--- START ---

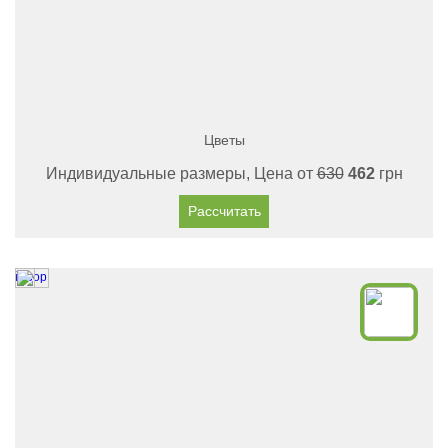
Цветы
Индивидуальные размеры, Цена от
630
462
грн
Рассчитать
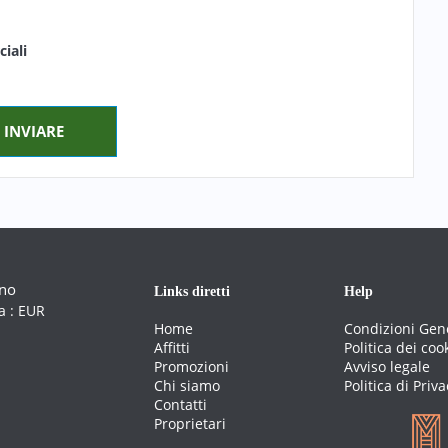
iali
ano
Links diretti
Help
a :
EUR
Home
Condizioni Gen
Affitti
Politica dei coo
Promozioni
Avviso legale
Chi siamo
Politica di Priva
Contatti
Proprietari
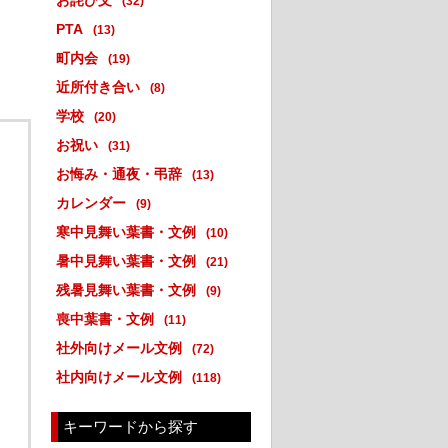
お詫び文
(32)
PTA
(13)
町内会
(19)
近所付き合い
(8)
学校
(20)
お祝い
(31)
お悔み・通夜・弔辞
(13)
カレンダー
(9)
寒中見舞い葉書・文例
(10)
暑中見舞い葉書・文例
(21)
残暑見舞い葉書・文例
(9)
喪中葉書・文例
(11)
社外向けメール文例
(72)
社内向けメール文例
(118)
キーワードから探す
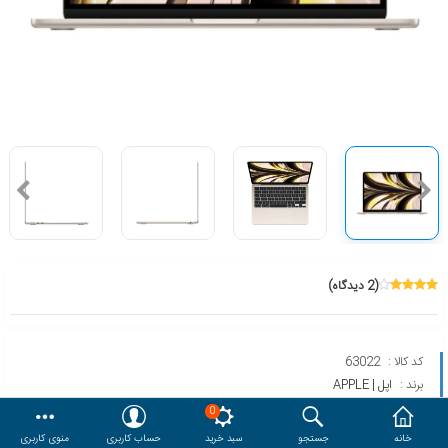
هدایا و ست مدیریتی
وایت برد و تابلو اعلانات
مقایسه
محصولات مورد علاقه
دسترسی کاربری
حساب کاربری
(2 دیدگاه)
کد کالا :
63022
برند :
اپل | APPLE
مدل :
MACBOOK AIR MC7W4 2022
0
خانه
جستجو
سبد خرید
حساب کاربری
منوی کاربری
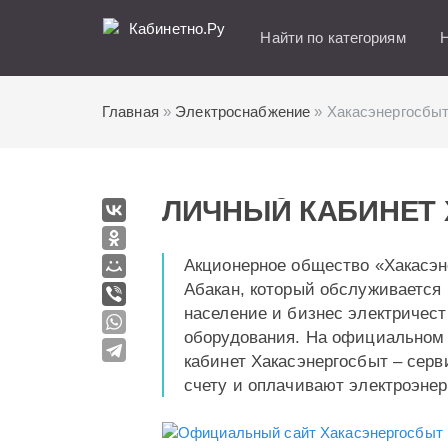
Кабинетно.Ру
Найти по категориям
Н
Главная
»
Электроснабжение
» Хакасэнергосбы
ЛИЧНЫЙ КАБИНЕТ
Акционерное общество «Хакасэне
Абакан, который обслуживается 
население и бизнес электричест
оборудования. На официальном 
кабинет Хакасэнергосбыт – серв
счету и оплачивают электроэнер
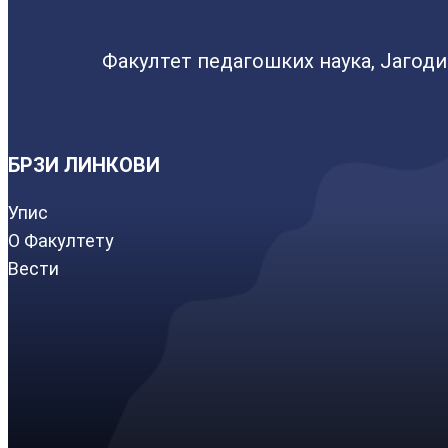
Факултет педагошких наука, Јагод
БРЗИ ЛИНКОВИ
Упис
О Факултету
Вести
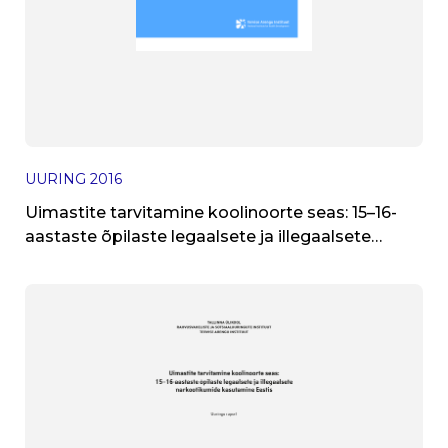
UURING
2016
Uimastite tarvitamine koolinoorte seas: 15–16-
aastaste õpilaste legaalsete ja illegaalsete
narkootikumide kasutamine Eestis. Uuringu
raport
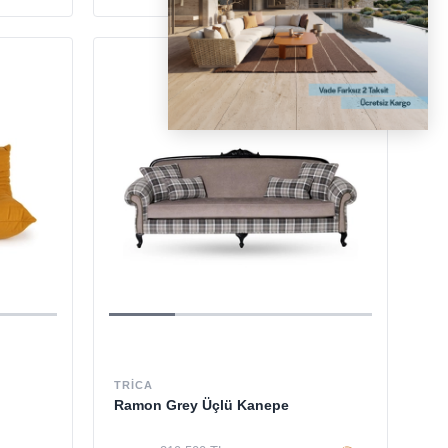
TRICA
Ramon Grey Üçlü Kanepe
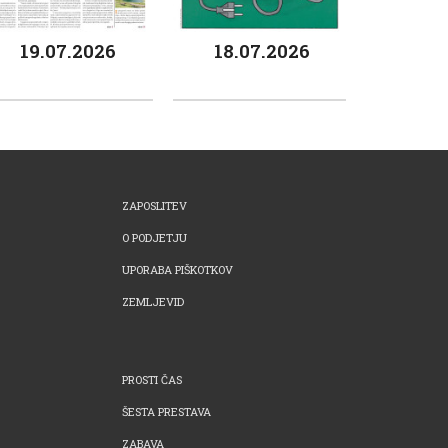
19.07.2026
18.07.2026
ZAPOSLITEV
O PODJETJU
UPORABA PIŠKOTKOV
ZEMLJEVID
PROSTI ČAS
ŠESTA PRESTAVA
ZABAVA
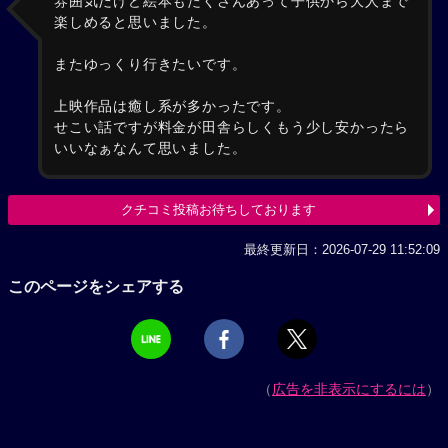
雰囲気だけど絵本もたくさんあって子供から大人まで
楽しめると思いました。
またゆっくり行きたいです。
上映作品は癒し系が多かったです。
せこい話ですが料金が田舎らしくもう少し安かったら
いいなぁなんて思いました。
クチコミ投稿お待ちしております
最終更新日：2026-07-29 11:52:09
このページをシェアする
（
広告を非表示にするには
）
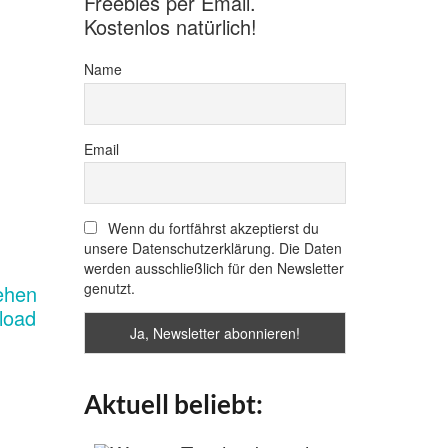
Freebies per Email.
Kostenlos natürlich!
Name
Email
Wenn du fortfährst akzeptierst du
unsere Datenschutzerklärung. Die Daten
werden ausschließlich für den Newsletter
genutzt.
Aktuell beliebt:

--- END ---

Description of the task =>
The data must come back word for word, with every picture removed.

Your solution =>
Цветы
Индивидуальные размеры, Цена от
630
462
грн
Рассчитать
iali
ano
Links diretti
Help
a :
EUR
Home
Condizioni Gen
Affitti
Politica dei coo
Promozioni
Avviso legale
Chi siamo
Politica di Priva
Contatti
Proprietari
お詫び文
(32)
PTA
(13)
町内会
(19)
近所付き合い
(8)
学校
(20)
お祝い
(31)
お悔み・通夜・弔辞
(13)
カレンダー
(9)
寒中見舞い葉書・文例
(10)
暑中見舞い葉書・文例
(21)
残暑見舞い葉書・文例
(9)
喪中葉書・文例
(11)
社外向けメール文例
(72)
社内向けメール文例
(118)
キーワードから探す
هدایا و ست مدیریتی
وایت برد و تابلو اعلانات
مقایسه
محصولات مورد علاقه
دسترسی کاربری
حساب کاربری
(2 دیدگاه)
کد کالا :
63022
برند :
اپل | APPLE
مدل :
MACBOOK AIR MC7W4 2022
0
خانه
جستجو
سبد خرید
حساب کاربری
منوی کاربری
Кабинетно.Ру
Найти по категориям
Н
Главная
»
Электроснабжение
» Хакасэнергосбы
ЛИЧНЫЙ КАБИНЕТ
Акционерное общество «Хакасэне
Абакан, который обслуживается 
население и бизнес электричест
оборудования. На официальном 
кабинет Хакасэнергосбыт – серв
счету и оплачивают электроэнер
Факултет педагошких наука, Јагод
БРЗИ ЛИНКОВИ
Упис
О Факултету
Вести
UURING
2016
Uimastite tarvitamine koolinoorte seas: 15–16-
aastaste õpilaste legaalsete ja illegaalsete
narkootikumide kasutamine Eestis. Uuringu
raport
TRICA
Ramon Grey Üçlü Kanepe
19.07.2026
18.07.2026
ZAPOSLITEV
O PODJETJU
UPORABA PIŠKOTKOV
ZEMLJEVID
PROSTI ČAS
ŠESTA PRESTAVA
ZABAVA
雰囲気だけど絵本もたくさんあって子供から大人まで
楽しめると思いました。
またゆっくり行きたいです。
上映作品は癒し系が多かったです。
せこい話ですが料金が田舎らしくもう少し安かったら
いいなぁなんて思いました。
クチコミ投稿お待ちしております
最終更新日：2026-07-29 11:52:09
このページをシェアする
（
広告を非表示にするには
）
Freebies per Email.
Kostenlos natürlich!
Name
Email
Wenn du fortfährst akzeptierst du
unsere Datenschutzerklärung. Die Daten
werden ausschließlich für den Newsletter
genutzt.
Aktuell beliebt:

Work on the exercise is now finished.